I had always been interested in line lengths in poems, usually referred to as beats, feet or breath. I always liked the measure of breath. Breath is best. It made sense that the measure of a line of a poem (an oral form) be measured in breaths not feet. I had also been working with dancers to whom breath was a concern. People take breath for granted. It’s an automatic function. The dancers made me conscious of its actuality and necessity. So breath was floating in my brain. And after a few glasses of wine or beer, not sure, I came up with the first draft of the poem.

When it came to reading it, I decided to “breathe” the poem. This is how and when the poem “as the breath is…” first had life breathed into it.

I had performed it a couple of times over the years before I met Carolyn Marie Souaid, another poet.

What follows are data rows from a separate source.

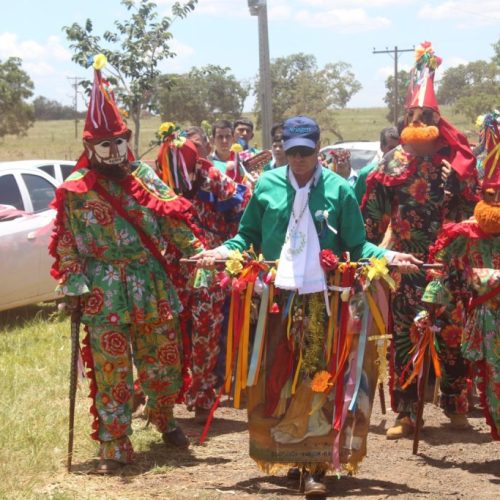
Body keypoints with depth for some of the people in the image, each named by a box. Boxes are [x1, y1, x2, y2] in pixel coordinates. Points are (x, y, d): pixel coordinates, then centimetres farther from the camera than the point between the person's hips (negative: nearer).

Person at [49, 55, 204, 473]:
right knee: (111, 370, -1)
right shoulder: (75, 189, -4)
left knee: (163, 359, 13)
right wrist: (74, 288, -8)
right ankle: (114, 447, 6)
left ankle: (164, 419, 38)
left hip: (153, 285, 3)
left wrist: (199, 251, -2)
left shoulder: (143, 175, 4)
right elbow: (66, 245, -2)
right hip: (105, 293, -3)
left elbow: (174, 217, 6)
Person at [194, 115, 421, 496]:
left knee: (317, 381, -4)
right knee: (275, 379, 5)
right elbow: (248, 235, 13)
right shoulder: (267, 185, 6)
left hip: (320, 299, -2)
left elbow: (356, 246, 5)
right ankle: (282, 456, 19)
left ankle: (315, 467, -2)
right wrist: (227, 250, -6)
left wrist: (387, 256, -11)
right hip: (275, 296, 2)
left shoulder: (338, 189, 2)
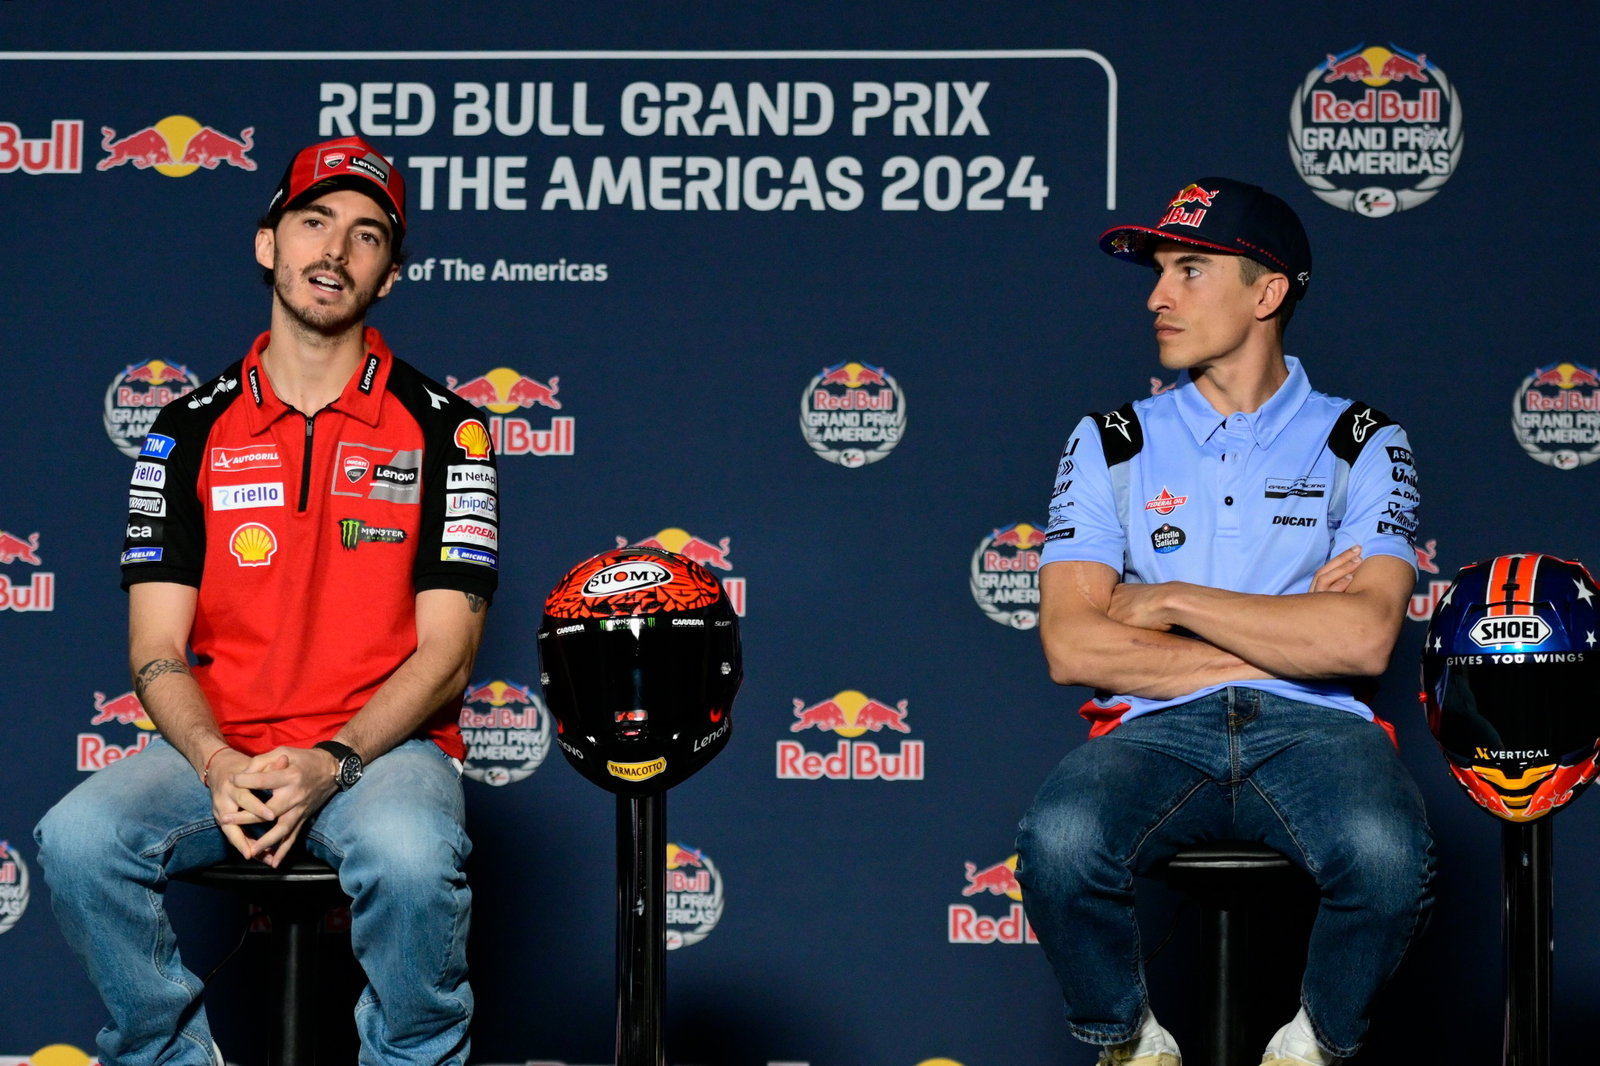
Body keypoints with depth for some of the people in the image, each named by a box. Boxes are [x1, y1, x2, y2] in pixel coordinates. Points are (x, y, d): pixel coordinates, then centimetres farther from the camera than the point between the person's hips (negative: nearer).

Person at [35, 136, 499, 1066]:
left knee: (412, 858, -37)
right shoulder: (192, 429, 10)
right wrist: (220, 766, -16)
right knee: (79, 839, -28)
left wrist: (331, 763, -18)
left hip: (382, 746, -2)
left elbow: (444, 656, -1)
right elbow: (157, 648, 4)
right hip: (221, 750, 2)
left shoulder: (440, 429, 5)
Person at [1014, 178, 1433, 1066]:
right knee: (1058, 844, -34)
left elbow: (1365, 640, -7)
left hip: (1312, 729, -1)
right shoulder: (1111, 444, 13)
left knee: (1387, 854, -36)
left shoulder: (1360, 445, 10)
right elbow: (1070, 647, 0)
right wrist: (1289, 636, -2)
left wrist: (1171, 602, -4)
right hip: (1158, 729, 1)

I don’t remember why or when exactly she agreed to do it with me, but I remember how much richer the poem became. The texture, the meshing, the lyrical, the cacophony, was enriched because of her participation.

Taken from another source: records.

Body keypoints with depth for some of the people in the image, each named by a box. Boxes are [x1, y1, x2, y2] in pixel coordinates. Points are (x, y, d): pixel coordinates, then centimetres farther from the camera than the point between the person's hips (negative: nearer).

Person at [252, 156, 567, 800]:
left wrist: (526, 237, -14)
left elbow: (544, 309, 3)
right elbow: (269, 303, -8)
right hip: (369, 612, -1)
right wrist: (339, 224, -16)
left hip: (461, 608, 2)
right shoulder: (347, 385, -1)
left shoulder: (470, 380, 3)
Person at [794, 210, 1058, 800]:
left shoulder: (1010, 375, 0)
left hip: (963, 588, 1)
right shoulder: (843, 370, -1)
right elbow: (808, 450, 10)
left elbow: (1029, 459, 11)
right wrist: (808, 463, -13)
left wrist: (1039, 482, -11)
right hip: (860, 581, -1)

Recently, BV (Before Virus), Carolyn & I went into Studio Sophronik to record some poems. “as the breath…” was one of them. The sound engineer, Greg Fitzgerald, who was used to recording music, didn’t know what to make of the poem. But he liked it. He asked if I would allow him to play with it. I have always liked collaborations, so I said, “of course.” A few days later he sent me an mp3 of it. I was blown away. The reverb, echo took it to another level. I listened to it a couple of times and filed it away, feeling that I would like to be able to perform this live.


Then came the plague. I knew that performing it live was not going to be possible. The option was online. For that I needed visuals. I had a bunch of photoshopped images that seemed to fit the bill. However, it would require the animation of stills. My go-to videographer, Martin Reisch, thought it might be too complicated to do in these isolation conditions. He suggested that he go through his archives and find appropriate clips to collage together and synch it to the audio. Again, the collaborative sensibility kicked in and I agreed.

So, to make a short poem long, the videopoem, “as the breath is…”, (a day in the life and death of breath) is a collaboration in isolation brought to fruition by the plague. “as the breath is…” is an artifact of this time.